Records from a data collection
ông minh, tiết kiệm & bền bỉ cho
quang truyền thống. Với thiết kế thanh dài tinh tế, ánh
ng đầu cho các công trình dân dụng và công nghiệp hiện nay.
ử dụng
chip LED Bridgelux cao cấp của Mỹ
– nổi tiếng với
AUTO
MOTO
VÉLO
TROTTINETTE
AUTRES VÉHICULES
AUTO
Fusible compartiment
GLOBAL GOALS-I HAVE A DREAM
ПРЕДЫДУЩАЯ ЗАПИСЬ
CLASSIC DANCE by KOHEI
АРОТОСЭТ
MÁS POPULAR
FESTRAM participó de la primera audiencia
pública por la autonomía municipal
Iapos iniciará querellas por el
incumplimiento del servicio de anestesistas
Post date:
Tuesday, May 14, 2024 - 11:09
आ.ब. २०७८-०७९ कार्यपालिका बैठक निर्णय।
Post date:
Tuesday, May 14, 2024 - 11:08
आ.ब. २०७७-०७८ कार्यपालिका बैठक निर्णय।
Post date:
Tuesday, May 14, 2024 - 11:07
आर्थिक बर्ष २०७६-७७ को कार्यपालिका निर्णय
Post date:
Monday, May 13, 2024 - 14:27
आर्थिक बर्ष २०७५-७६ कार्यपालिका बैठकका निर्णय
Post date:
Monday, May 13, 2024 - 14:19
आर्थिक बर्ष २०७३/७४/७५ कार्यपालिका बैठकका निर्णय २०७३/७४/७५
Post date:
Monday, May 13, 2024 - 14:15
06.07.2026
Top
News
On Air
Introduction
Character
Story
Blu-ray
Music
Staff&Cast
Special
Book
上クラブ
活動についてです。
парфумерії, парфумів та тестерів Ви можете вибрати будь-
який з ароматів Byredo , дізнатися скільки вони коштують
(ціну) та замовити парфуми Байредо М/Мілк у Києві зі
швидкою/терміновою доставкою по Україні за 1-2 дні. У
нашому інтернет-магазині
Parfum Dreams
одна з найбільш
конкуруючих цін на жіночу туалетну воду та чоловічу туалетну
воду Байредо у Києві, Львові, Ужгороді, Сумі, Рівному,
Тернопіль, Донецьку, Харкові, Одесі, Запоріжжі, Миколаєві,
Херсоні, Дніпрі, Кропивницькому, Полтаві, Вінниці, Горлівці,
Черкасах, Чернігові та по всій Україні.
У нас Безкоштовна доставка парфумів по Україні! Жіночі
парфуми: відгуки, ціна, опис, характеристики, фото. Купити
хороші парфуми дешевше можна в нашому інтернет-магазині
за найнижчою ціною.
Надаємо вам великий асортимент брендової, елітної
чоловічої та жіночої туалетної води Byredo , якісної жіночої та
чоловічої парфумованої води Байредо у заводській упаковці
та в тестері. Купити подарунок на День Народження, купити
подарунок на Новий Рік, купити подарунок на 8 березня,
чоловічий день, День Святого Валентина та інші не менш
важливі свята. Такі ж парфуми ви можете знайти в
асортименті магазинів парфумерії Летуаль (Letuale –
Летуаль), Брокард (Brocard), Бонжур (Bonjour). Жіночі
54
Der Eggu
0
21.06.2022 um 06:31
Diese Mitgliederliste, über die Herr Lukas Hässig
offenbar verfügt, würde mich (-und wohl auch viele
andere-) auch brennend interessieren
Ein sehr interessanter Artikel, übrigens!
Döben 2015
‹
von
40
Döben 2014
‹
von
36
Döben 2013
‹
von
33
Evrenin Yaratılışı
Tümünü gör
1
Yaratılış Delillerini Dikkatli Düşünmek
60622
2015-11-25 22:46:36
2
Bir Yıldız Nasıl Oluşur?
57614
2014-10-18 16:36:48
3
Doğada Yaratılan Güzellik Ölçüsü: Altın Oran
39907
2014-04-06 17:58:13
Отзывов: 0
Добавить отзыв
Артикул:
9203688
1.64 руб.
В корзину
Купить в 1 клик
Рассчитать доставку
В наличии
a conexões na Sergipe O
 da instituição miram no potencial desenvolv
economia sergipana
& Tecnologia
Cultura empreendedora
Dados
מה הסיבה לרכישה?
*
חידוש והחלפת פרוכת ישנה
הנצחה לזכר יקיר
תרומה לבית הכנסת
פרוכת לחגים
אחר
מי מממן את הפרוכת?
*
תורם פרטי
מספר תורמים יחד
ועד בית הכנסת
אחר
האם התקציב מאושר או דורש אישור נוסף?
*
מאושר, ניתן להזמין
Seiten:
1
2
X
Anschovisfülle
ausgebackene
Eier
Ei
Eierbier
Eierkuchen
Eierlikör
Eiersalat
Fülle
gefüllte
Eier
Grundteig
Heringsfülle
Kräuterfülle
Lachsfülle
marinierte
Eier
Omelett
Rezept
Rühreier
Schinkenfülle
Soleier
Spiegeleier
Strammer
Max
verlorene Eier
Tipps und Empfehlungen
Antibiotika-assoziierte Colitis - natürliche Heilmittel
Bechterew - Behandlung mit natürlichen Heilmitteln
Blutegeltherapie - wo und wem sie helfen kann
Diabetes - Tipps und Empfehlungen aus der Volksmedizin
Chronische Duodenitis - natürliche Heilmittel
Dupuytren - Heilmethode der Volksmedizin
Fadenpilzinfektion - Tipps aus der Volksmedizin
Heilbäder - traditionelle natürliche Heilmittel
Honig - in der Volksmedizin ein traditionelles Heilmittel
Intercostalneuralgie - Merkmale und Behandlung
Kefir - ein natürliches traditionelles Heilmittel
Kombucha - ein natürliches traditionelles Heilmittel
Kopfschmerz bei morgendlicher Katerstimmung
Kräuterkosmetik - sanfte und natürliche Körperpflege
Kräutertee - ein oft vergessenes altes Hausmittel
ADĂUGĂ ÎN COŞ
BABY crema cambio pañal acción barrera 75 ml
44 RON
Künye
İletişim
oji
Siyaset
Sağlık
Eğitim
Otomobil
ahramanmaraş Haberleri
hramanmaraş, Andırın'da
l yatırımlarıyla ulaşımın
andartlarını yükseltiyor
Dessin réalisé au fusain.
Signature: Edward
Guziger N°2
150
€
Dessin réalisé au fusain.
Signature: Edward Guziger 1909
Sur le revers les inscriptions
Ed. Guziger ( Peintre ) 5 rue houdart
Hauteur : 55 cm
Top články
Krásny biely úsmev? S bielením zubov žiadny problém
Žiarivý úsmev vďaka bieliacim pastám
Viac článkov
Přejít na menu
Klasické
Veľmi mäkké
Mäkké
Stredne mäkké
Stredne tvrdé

Brief:
Put the lines above into a JSON list of strings, with one string for each line. Leave out any blank lines.

Solution to the exercise:
[
  "ông minh, tiết kiệm & bền bỉ cho",
  "quang truyền thống. Với thiết kế thanh dài tinh tế, ánh",
  "ng đầu cho các công trình dân dụng và công nghiệp hiện nay.",
  "ử dụng",
  "chip LED Bridgelux cao cấp của Mỹ",
  "– nổi tiếng với",
  "AUTO",
  "MOTO",
  "VÉLO",
  "TROTTINETTE",
  "AUTRES VÉHICULES",
  "AUTO",
  "Fusible compartiment",
  "GLOBAL GOALS-I HAVE A DREAM",
  "ПРЕДЫДУЩАЯ ЗАПИСЬ",
  "CLASSIC DANCE by KOHEI",
  "АРОТОСЭТ",
  "MÁS POPULAR",
  "FESTRAM participó de la primera audiencia",
  "pública por la autonomía municipal",
  "Iapos iniciará querellas por el",
  "incumplimiento del servicio de anestesistas",
  "Post date:",
  "Tuesday, May 14, 2024 - 11:09",
  "आ.ब. २०७८-०७९ कार्यपालिका बैठक निर्णय।",
  "Post date:",
  "Tuesday, May 14, 2024 - 11:08",
  "आ.ब. २०७७-०७८ कार्यपालिका बैठक निर्णय।",
  "Post date:",
  "Tuesday, May 14, 2024 - 11:07",
  "आर्थिक बर्ष २०७६-७७ को कार्यपालिका निर्णय",
  "Post date:",
  "Monday, May 13, 2024 - 14:27",
  "आर्थिक बर्ष २०७५-७६ कार्यपालिका बैठकका निर्णय",
  "Post date:",
  "Monday, May 13, 2024 - 14:19",
  "आर्थिक बर्ष २०७३/७४/७५ कार्यपालिका बैठकका निर्णय २०७३/७४/७५",
  "Post date:",
  "Monday, May 13, 2024 - 14:15",
  "06.07.2026",
  "Top",
  "News",
  "On Air",
  "Introduction",
  "Character",
  "Story",
  "Blu-ray",
  "Music",
  "Staff&Cast",
  "Special",
  "Book",
  "上クラブ",
  "活動についてです。",
  "парфумерії, парфумів та тестерів Ви можете вибрати будь-",
  "який з ароматів Byredo , дізнатися скільки вони коштують",
  "(ціну) та замовити парфуми Байредо М/Мілк у Києві зі",
  "швидкою/терміновою доставкою по Україні за 1-2 дні. У",
  "нашому інтернет-магазині",
  "Parfum Dreams",
  "одна з найбільш",
  "конкуруючих цін на жіночу туалетну воду та чоловічу туалетну",
  "воду Байредо у Києві, Львові, Ужгороді, Сумі, Рівному,",
  "Тернопіль, Донецьку, Харкові, Одесі, Запоріжжі, Миколаєві,",
  "Херсоні, Дніпрі, Кропивницькому, Полтаві, Вінниці, Горлівці,",
  "Черкасах, Чернігові та по всій Україні.",
  "У нас Безкоштовна доставка парфумів по Україні! Жіночі",
  "парфуми: відгуки, ціна, опис, характеристики, фото. Купити",
  "хороші парфуми дешевше можна в нашому інтернет-магазині",
  "за найнижчою ціною.",
  "Надаємо вам великий асортимент брендової, елітної",
  "чоловічої та жіночої туалетної води Byredo , якісної жіночої та",
  "чоловічої парфумованої води Байредо у заводській упаковці",
  "та в тестері. Купити подарунок на День Народження, купити",
  "подарунок на Новий Рік, купити подарунок на 8 березня,",
  "чоловічий день, День Святого Валентина та інші не менш",
  "важливі свята. Такі ж парфуми ви можете знайти в",
  "асортименті магазинів парфумерії Летуаль (Letuale –",
  "Летуаль), Брокард (Brocard), Бонжур (Bonjour). Жіночі",
  "54",
  "Der Eggu",
  "0",
  "21.06.2022 um 06:31",
  "Diese Mitgliederliste, über die Herr Lukas Hässig",
  "offenbar verfügt, würde mich (-und wohl auch viele",
  "andere-) auch brennend interessieren",
  "Ein sehr interessanter Artikel, übrigens!",
  "Döben 2015",
  "‹",
  "von",
  "40",
  "Döben 2014",
  "‹",
  "von",
  "36",
  "Döben 2013",
  "‹",
  "von",
  "33",
  "Evrenin Yaratılışı",
  "Tümünü gör",
  "1",
  "Yaratılış Delillerini Dikkatli Düşünmek",
  "60622",
  "2015-11-25 22:46:36",
  "2",
  "Bir Yıldız Nasıl Oluşur?",
  "57614",
  "2014-10-18 16:36:48",
  "3",
  "Doğada Yaratılan Güzellik Ölçüsü: Altın Oran",
  "39907",
  "2014-04-06 17:58:13",
  "Отзывов: 0",
  "Добавить отзыв",
  "Артикул:",
  "9203688",
  "1.64 руб.",
  "В корзину",
  "Купить в 1 клик",
  "Рассчитать доставку",
  "В наличии",
  "a conexões na Sergipe O",
  " da instituição miram no potencial desenvolv",
  "economia sergipana",
  "& Tecnologia",
  "Cultura empreendedora",
  "Dados",
  "מה הסיבה לרכישה?",
  "*",
  "חידוש והחלפת פרוכת ישנה",
  "הנצחה לזכר יקיר",
  "תרומה לבית הכנסת",
  "פרוכת לחגים",
  "אחר",
  "מי מממן את הפרוכת?",
  "*",
  "תורם פרטי",
  "מספר תורמים יחד",
  "ועד בית הכנסת",
  "אחר",
  "האם התקציב מאושר או דורש אישור נוסף?",
  "*",
  "מאושר, ניתן להזמין",
  "Seiten:",
  "1",
  "2",
  "X",
  "Anschovisfülle",
  "ausgebackene",
  "Eier",
  "Ei",
  "Eierbier",
  "Eierkuchen",
  "Eierlikör",
  "Eiersalat",
  "Fülle",
  "gefüllte",
  "Eier",
  "Grundteig",
  "Heringsfülle",
  "Kräuterfülle",
  "Lachsfülle",
  "marinierte",
  "Eier",
  "Omelett",
  "Rezept",
  "Rühreier",
  "Schinkenfülle",
  "Soleier",
  "Spiegeleier",
  "Strammer",
  "Max",
  "verlorene Eier",
  "Tipps und Empfehlungen",
  "Antibiotika-assoziierte Colitis - natürliche Heilmittel",
  "Bechterew - Behandlung mit natürlichen Heilmitteln",
  "Blutegeltherapie - wo und wem sie helfen kann",
  "Diabetes - Tipps und Empfehlungen aus der Volksmedizin",
  "Chronische Duodenitis - natürliche Heilmittel",
  "Dupuytren - Heilmethode der Volksmedizin",
  "Fadenpilzinfektion - Tipps aus der Volksmedizin",
  "Heilbäder - traditionelle natürliche Heilmittel",
  "Honig - in der Volksmedizin ein traditionelles Heilmittel",
  "Intercostalneuralgie - Merkmale und Behandlung",
  "Kefir - ein natürliches traditionelles Heilmittel",
  "Kombucha - ein natürliches traditionelles Heilmittel",
  "Kopfschmerz bei morgendlicher Katerstimmung",
  "Kräuterkosmetik - sanfte und natürliche Körperpflege",
  "Kräutertee - ein oft vergessenes altes Hausmittel",
  "ADĂUGĂ ÎN COŞ",
  "BABY crema cambio pañal acción barrera 75 ml",
  "44 RON",
  "Künye",
  "İletişim",
  "oji",
  "Siyaset",
  "Sağlık",
  "Eğitim",
  "Otomobil",
  "ahramanmaraş Haberleri",
  "hramanmaraş, Andırın'da",
  "l yatırımlarıyla ulaşımın",
  "andartlarını yükseltiyor",
  "Dessin réalisé au fusain.",
  "Signature: Edward",
  "Guziger N°2",
  "150",
  "€",
  "Dessin réalisé au fusain.",
  "Signature: Edward Guziger 1909",
  "Sur le revers les inscriptions",
  "Ed. Guziger ( Peintre ) 5 rue houdart",
  "Hauteur : 55 cm",
  "Top články",
  "Krásny biely úsmev? S bielením zubov žiadny problém",
  "Žiarivý úsmev vďaka bieliacim pastám",
  "Viac článkov",
  "Přejít na menu",
  "Klasické",
  "Veľmi mäkké",
  "Mäkké",
  "Stredne mäkké",
  "Stredne tvrdé"
]